[Collected data]
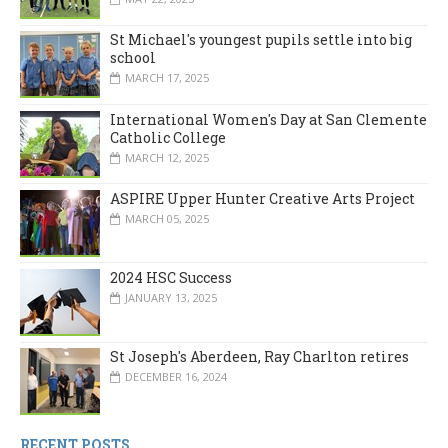
St Michael's youngest pupils settle into big
school
MARCH 17, 2025
International Women's Day at San Clemente
Catholic College
MARCH 12, 2025
ASPIRE Upper Hunter Creative Arts Project
MARCH 05, 2025
2024 HSC Success
JANUARY 13, 2025
St Joseph's Aberdeen, Ray Charlton retires
DECEMBER 16, 2024
RECENT POSTS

*Exercise requirements*:
Show every line above where "MARCH" is found.

*Answer for this exercise*:
MARCH 17, 2025
MARCH 12, 2025
MARCH 05, 2025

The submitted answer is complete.